Amid the proliferation of forged images, notably the tsunami of deepfake content, extensive research has been conducted on using artificial intelligence (AI) to identify forged content in the face of continuing advancements in counterfeiting technologies. We have investigated the use of AI to provide the original authentic image after deepfake detection, which we believe is a reliable and persuasive solution. We call this "image-based automated fact verification," a name that originated from a text-based fact-checking system used by journalists. We have developed a two-phase open framework that integrates detection and retrieval components. Additionally, inspired by a dataset proposed by Meta Fundamental AI Research, we further constructed a large-scale dataset that is specifically designed for this task. This dataset simulates real-world conditions and includes both content-preserving and content-aware manipulations that present a range of difficulty levels and have potential for ongoing research. This multi-task dataset is fully annotated, enabling it to be utilized for sub-tasks within the forgery identification and fact retrieval domains. This paper makes two main contributions: (1) We introduce a new task, "image-based automated fact verification," and present a novel two-phase open framework combining "forgery identification" and "fact retrieval." (2) We present a large-scale dataset tailored for this new task that features various hand-crafted image edits and machine learning-driven manipulations, with extensive annotations suitable for various sub-tasks. Extensive experimental results validate its practicality for fact verification research and clarify its difficulty levels for various sub-tasks.

Figures (10)

• Figure 1: Upper half illustrates pipeline of our proposed open framework for image-based fact verification: It comprises two phases: forgery identification and fact retrieval. The modules therein can be replaced with almost any open-source toolbox. Lower half shows examples of two specific forgery types.

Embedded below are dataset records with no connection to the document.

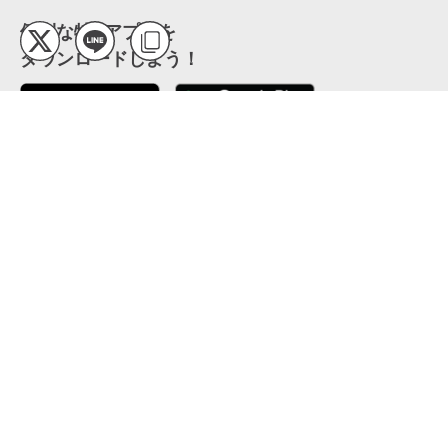
便利な特Pアプリを
ダウンロードしよう！
ここから「インストール」して、便利な特Pアプリを
公式 X
GETしよう
公式 Facebook
特P
会員・利用規約
特定商取引法について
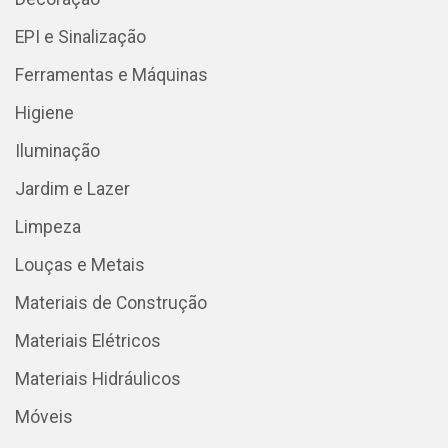
EPI e Sinalização
Ferramentas e Máquinas
Higiene
Iluminação
Jardim e Lazer
Limpeza
Louças e Metais
Materiais de Construção
Materiais Elétricos
Materiais Hidráulicos
Móveis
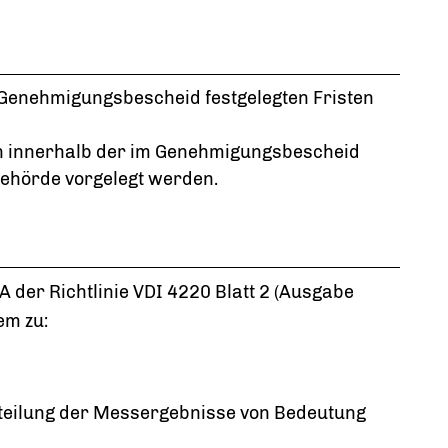
Genehmigungsbescheid festgelegten Fristen
n innerhalb der im Genehmigungsbescheid
Behörde vorgelegt werden.
der Richtlinie VDI 4220 Blatt 2 (Ausgabe
em zu:
rteilung der Messergebnisse von Bedeutung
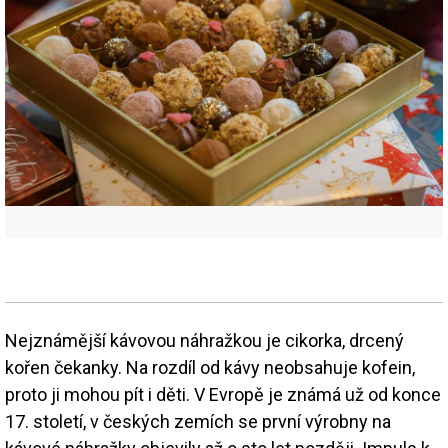
Nejznámější kávovou náhražkou je cikorka, drcený
kořen čekanky. Na rozdíl od kávy neobsahuje kofein,
proto ji mohou pít i děti. V Evropě je známá už od konce
17. století, v českých zemích se první výrobny na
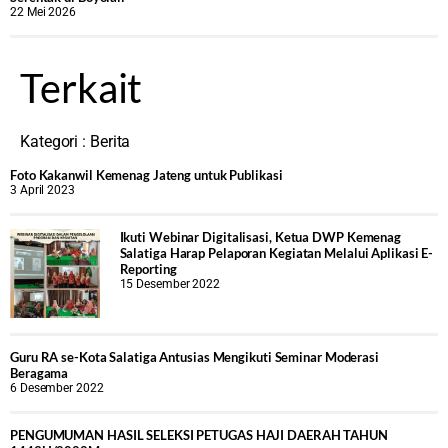
22 Mei 2026
Terkait
Kategori :
Berita
Foto Kakanwil Kemenag Jateng untuk Publikasi
3 April 2023
Ikuti Webinar Digitalisasi, Ketua DWP Kemenag
Salatiga Harap Pelaporan Kegiatan Melalui Aplikasi E-
Reporting
15 Desember 2022
Guru RA se-Kota Salatiga Antusias Mengikuti Seminar Moderasi
Beragama
6 Desember 2022
PENGUMUMAN HASIL SELEKSI PETUGAS HAJI DAERAH TAHUN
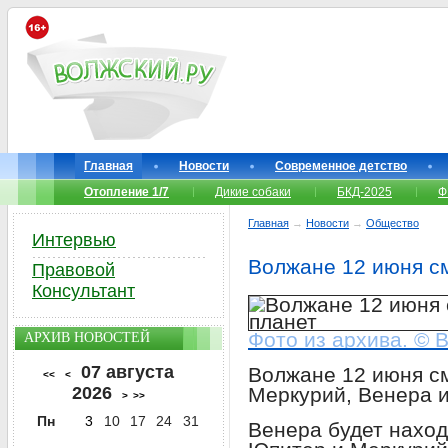
Главная
Новости
Современное детство
Отопление 1/7
Дикие собаки
БКД-2025
Ф
Главная
→
Новости
→
Общество
Интервью
Волжане 12 июня см
Правовой
Консультант
Фото из архива. © 
АРХИВ НОВОСТЕЙ
07 августа
Волжане 12 июня см
<<
<
2026
Меркурий, Венера и
>
>>
Пн
3
10
17
24
31
Венера будет наход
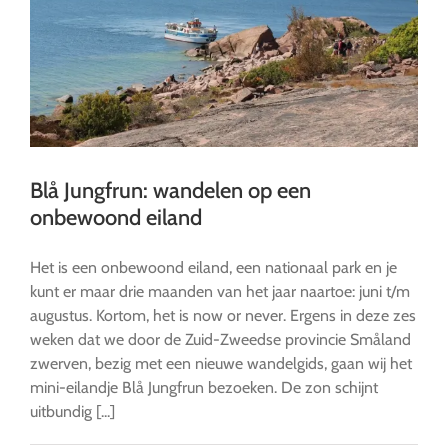
Blå Jungfrun: wandelen op een
onbewoond eiland
Het is een onbewoond eiland, een nationaal park en je
kunt er maar drie maanden van het jaar naartoe: juni t/m
augustus. Kortom, het is now or never. Ergens in deze zes
weken dat we door de Zuid-Zweedse provincie Småland
zwerven, bezig met een nieuwe wandelgids, gaan wij het
mini-eilandje Blå Jungfrun bezoeken. De zon schijnt
uitbundig [...]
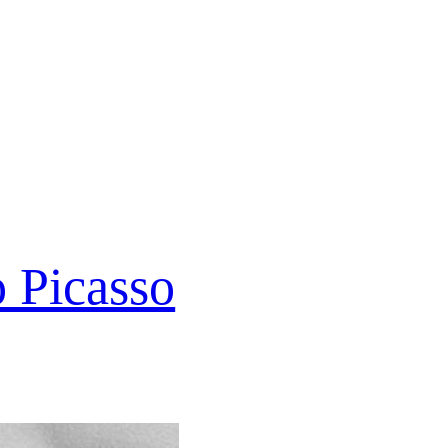
o Picasso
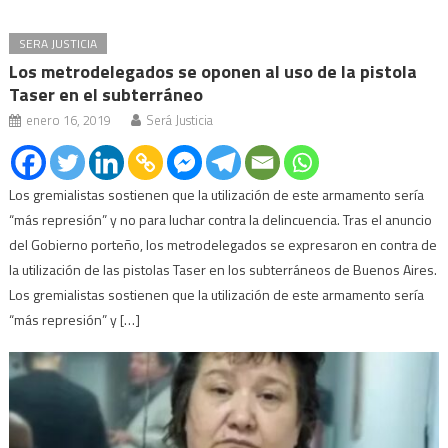
SERA JUSTICIA
Los metrodelegados se oponen al uso de la pistola
Taser en el subterráneo
enero 16, 2019
Será Justicia
Los gremialistas sostienen que la utilización de este armamento sería
“más represión” y no para luchar contra la delincuencia. Tras el anuncio
del Gobierno porteño, los metrodelegados se expresaron en contra de
la utilización de las pistolas Taser en los subterráneos de Buenos Aires.
Los gremialistas sostienen que la utilización de este armamento sería
“más represión” y […]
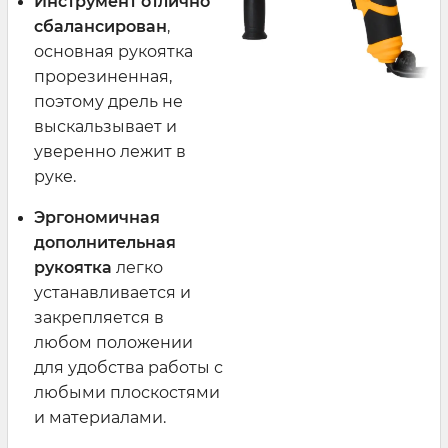
Инструмент отлично
сбалансирован
,
основная рукоятка
прорезиненная,
поэтому дрель не
выскальзывает и
уверенно лежит в
руке.
Эргономичная
дополнительная
рукоятка
легко
устанавливается и
закрепляется в
любом положении
для удобства работы с
любыми плоскостями
и материалами.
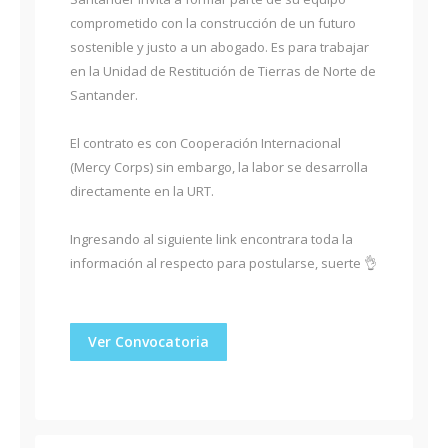
comprometido con la construcción de un futuro
sostenible y justo a un abogado. Es para trabajar
en la Unidad de Restitución de Tierras de Norte de
Santander.
El contrato es con Cooperación Internacional
(Mercy Corps) sin embargo, la labor se desarrolla
directamente en la URT.
Ingresando al siguiente link encontrara toda la
información al respecto para postularse, suerte 👌
Ver Convocatoria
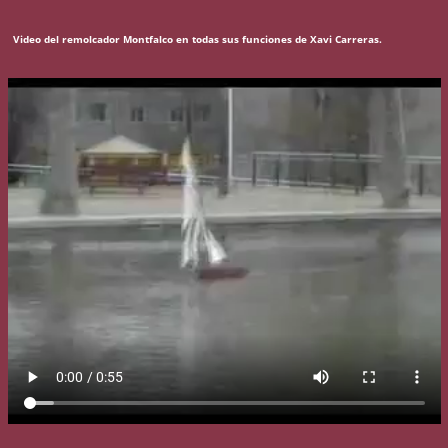
Video del remolcador Montfalco en todas sus funciones de Xavi Carreras.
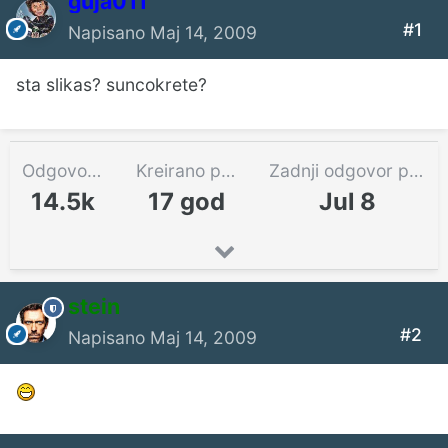
guja011
#1
Napisano
Maj 14, 2009
sta slikas? suncokrete?
Odgovora
Kreirano pre
Zadnji odgovor pre
14.5k
17 god
Jul 8
stein
#2
Napisano
Maj 14, 2009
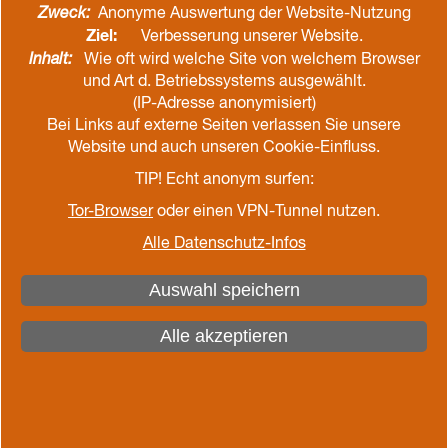
Zweck:
Anonyme Auswertung der Website-Nutzung
Ziel:
Verbesserung unserer Website.
Inhalt:
Wie oft wird welche Site von welchem Browser
und Art d. Betriebssystems ausgewählt.
(IP-Adresse anonymisiert)
Bei Links auf externe Seiten verlassen Sie unsere
Website und auch unseren Cookie-Einfluss.
TIP! Echt anonym surfen:
Tor-Browser
oder einen VPN-Tunnel nutzen.
Alle Datenschutz-Infos
Auswahl speichern
Alle akzeptieren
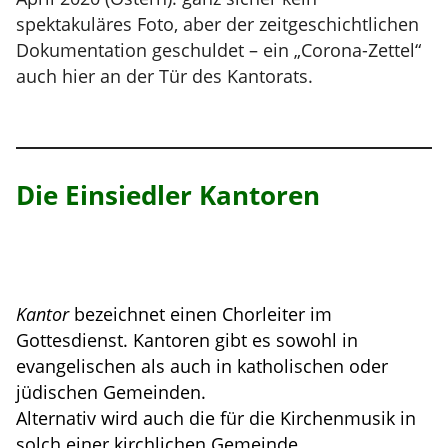
spektakuläres Foto, aber der zeitgeschichtlichen
Dokumentation geschuldet – ein „Corona-Zettel“
auch hier an der Tür des Kantorats.
Die Einsiedler Kantoren
Kantor
bezeichnet einen Chorleiter im
Gottesdienst. Kantoren gibt es sowohl in
evangelischen als auch in katholischen oder
jüdischen Gemeinden.
Alternativ wird auch die für die Kirchenmusik in
solch einer kirchlichen Gemeinde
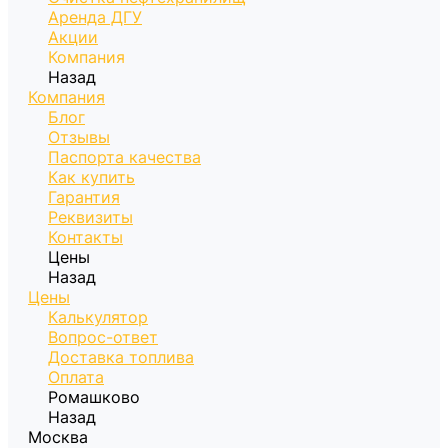
Аренда ДГУ
Акции
Компания
Назад
Компания
Блог
Отзывы
Паспорта качества
Как купить
Гарантия
Реквизиты
Контакты
Цены
Назад
Цены
Калькулятор
Вопрос-ответ
Доставка топлива
Оплата
Ромашково
Назад
Москва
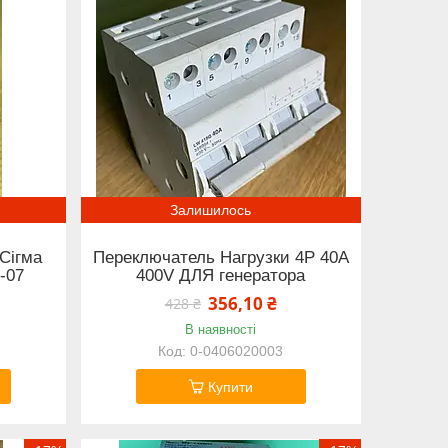
Залишилось
Сігма
Переключатель Нагрузки 4Р 40А
-07
400V ДЛЯ генератора
356,10 ₴
428 ₴
В наявності
0-0406020003
Купити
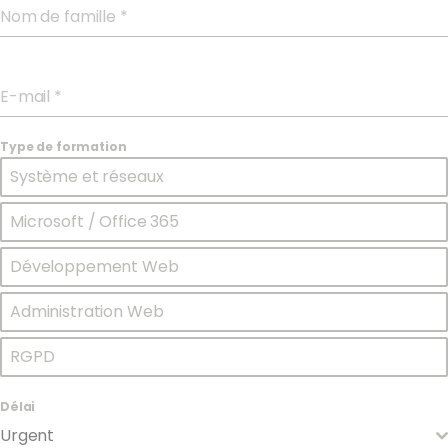
Nom de famille
*
E-mail
*
Type de formation
Système et réseaux
Microsoft / Office 365
Développement Web
Administration Web
RGPD
Délai
Urgent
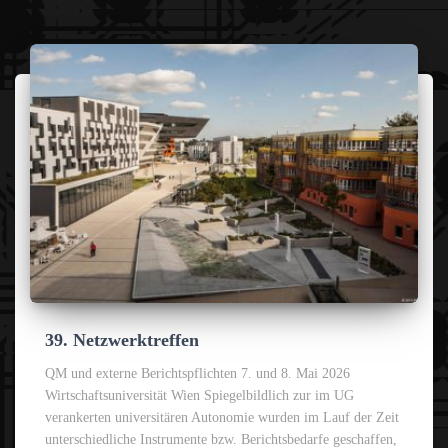
39. Netzwerktreffen
QM und externe Berichtspflichten 7. und 8. Mai 2026
Wirtschaftsuniversität Wien Spiegelbildlich zur im UG
verankerten universitären Autonomie wurden im Lauf der Zeit
unterschiedliche Instrumente bzw. Berichtsbedarfe geschaffen,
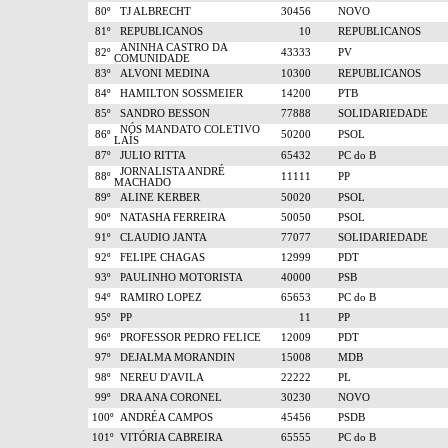
80º
TJ ALBRECHT
30456
NOVO
81º
REPUBLICANOS
10
REPUBLICANOS
ANINHA CASTRO DA
82º
43333
PV
COMUNIDADE
83º
ALVONI MEDINA
10300
REPUBLICANOS
84º
HAMILTON SOSSMEIER
14200
PTB
85º
SANDRO BESSON
77888
SOLIDARIEDADE
NÓS MANDATO COLETIVO
86º
50200
PSOL
LAÍS
87º
JULIO RITTA
65432
PC do B
JORNALISTA ANDRÉ
88º
11111
PP
MACHADO
89º
ALINE KERBER
50020
PSOL
90º
NATASHA FERREIRA
50050
PSOL
91º
CLAUDIO JANTA
77077
SOLIDARIEDADE
92º
FELIPE CHAGAS
12999
PDT
93º
PAULINHO MOTORISTA
40000
PSB
94º
RAMIRO LOPEZ
65653
PC do B
95º
PP
11
PP
96º
PROFESSOR PEDRO FELICE
12009
PDT
97º
DEJALMA MORANDIN
15008
MDB
98º
NEREU D'AVILA
22222
PL
99º
DRA ANA CORONEL
30230
NOVO
100º
ANDRÉA CAMPOS
45456
PSDB
101º
VITÓRIA CABREIRA
65555
PC do B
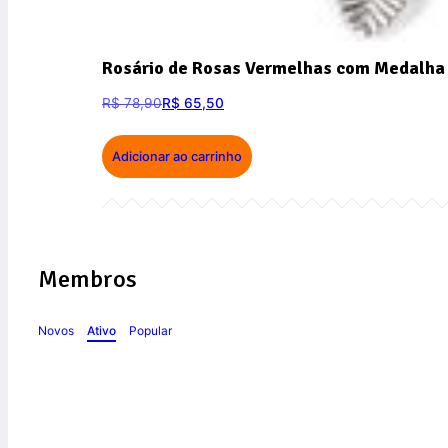
Rosário de Rosas Vermelhas com Medalha 
R$
78,90
R$
65,50
Adicionar ao carrinho
Membros
Novos
Ativo
Popular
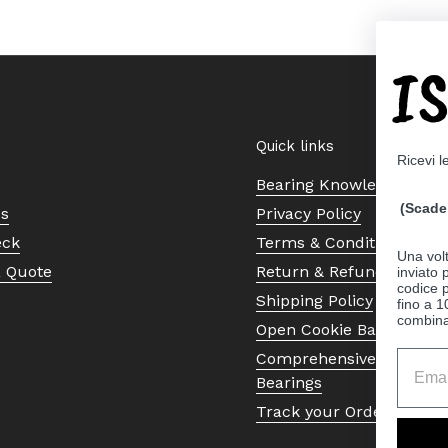
I
Quick links
Ricevi l
Bearing Knowledge Cent
(Scade 
Us
Privacy Policy
eck
Terms & Conditions
Una volt
a Quote
Return & Refund Policy
inviato
codice p
Shipping Policy
fino a 1
combinat
Open Cookie Banner
Comprehensive Guide to 
Bearings
Track your Order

• Figure 2: Distribution of the proportion of forgery region, forgery type, and forgery object class in our dataset.
• Figure 3: Fact retrieval is divided into two branches: global retrieval and local retrieval. For an image without any overlays, global retrieval alone can find the original images. For images with one or more overlays, global retrieval is used to search for the entire image, and local retrieval is used to search for the detected forgery segments.
• Figure 4: Examples of similar image pairs that were removed during preprocessing: (a) and (b) show visually similar image pairs, (c) shows images captured from different camera angles, and (d) shows images taken at the same location but at different times.
• Figure 5: Examples of four types of forgery images in our dataset. Original image, forged image, and corresponding mask are shown for the first three types. Original color image, grayscale image, and forged image are shown for the last type (colorization).